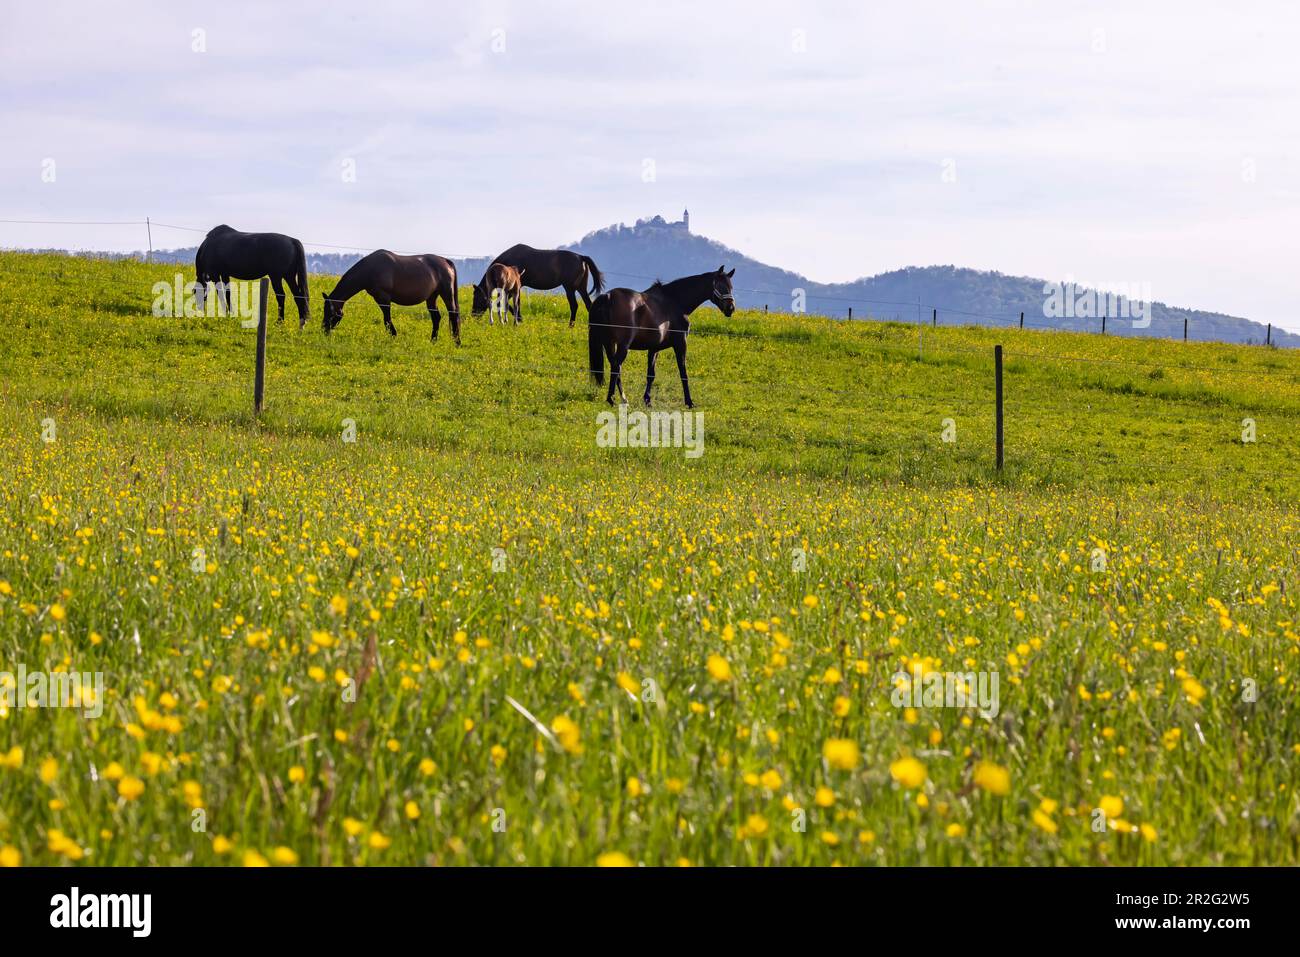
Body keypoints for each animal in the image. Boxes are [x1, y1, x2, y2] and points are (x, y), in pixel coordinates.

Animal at [321, 250, 460, 345]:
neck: (371, 269)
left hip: (447, 294)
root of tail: (446, 261)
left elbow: (387, 320)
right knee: (436, 317)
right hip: (431, 297)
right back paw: (433, 341)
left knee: (453, 315)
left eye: (330, 312)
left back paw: (457, 342)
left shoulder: (384, 298)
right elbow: (387, 320)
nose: (324, 330)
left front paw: (393, 336)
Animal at [472, 244, 603, 327]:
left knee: (574, 306)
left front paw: (518, 319)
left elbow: (513, 304)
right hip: (581, 288)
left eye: (477, 297)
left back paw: (571, 325)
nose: (473, 315)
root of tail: (581, 257)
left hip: (569, 288)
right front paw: (518, 319)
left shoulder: (515, 288)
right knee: (588, 305)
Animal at [587, 267, 735, 408]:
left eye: (731, 286)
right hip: (623, 345)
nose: (731, 308)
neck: (675, 302)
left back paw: (623, 399)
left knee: (615, 367)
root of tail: (607, 296)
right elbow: (683, 372)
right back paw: (611, 399)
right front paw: (689, 402)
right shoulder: (681, 343)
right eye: (720, 286)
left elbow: (651, 374)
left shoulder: (654, 348)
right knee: (616, 366)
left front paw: (647, 400)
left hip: (609, 343)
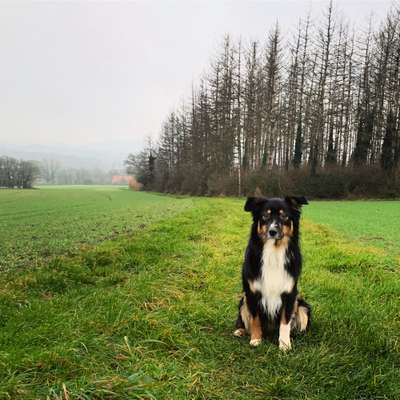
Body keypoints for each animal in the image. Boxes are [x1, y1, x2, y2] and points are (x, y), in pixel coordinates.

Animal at [234, 196, 312, 350]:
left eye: (284, 215)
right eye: (265, 215)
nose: (272, 231)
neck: (274, 252)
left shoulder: (289, 294)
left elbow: (285, 322)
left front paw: (284, 344)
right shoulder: (252, 293)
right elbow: (255, 319)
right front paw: (256, 339)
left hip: (301, 305)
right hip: (244, 300)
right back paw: (240, 330)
===
• EXERCISE BRIEF: If a line in the material above holds "root", copy it.

• ANSWER BOX:
root of tail: (446, 261)
root of tail: (581, 257)
root of tail: (607, 296)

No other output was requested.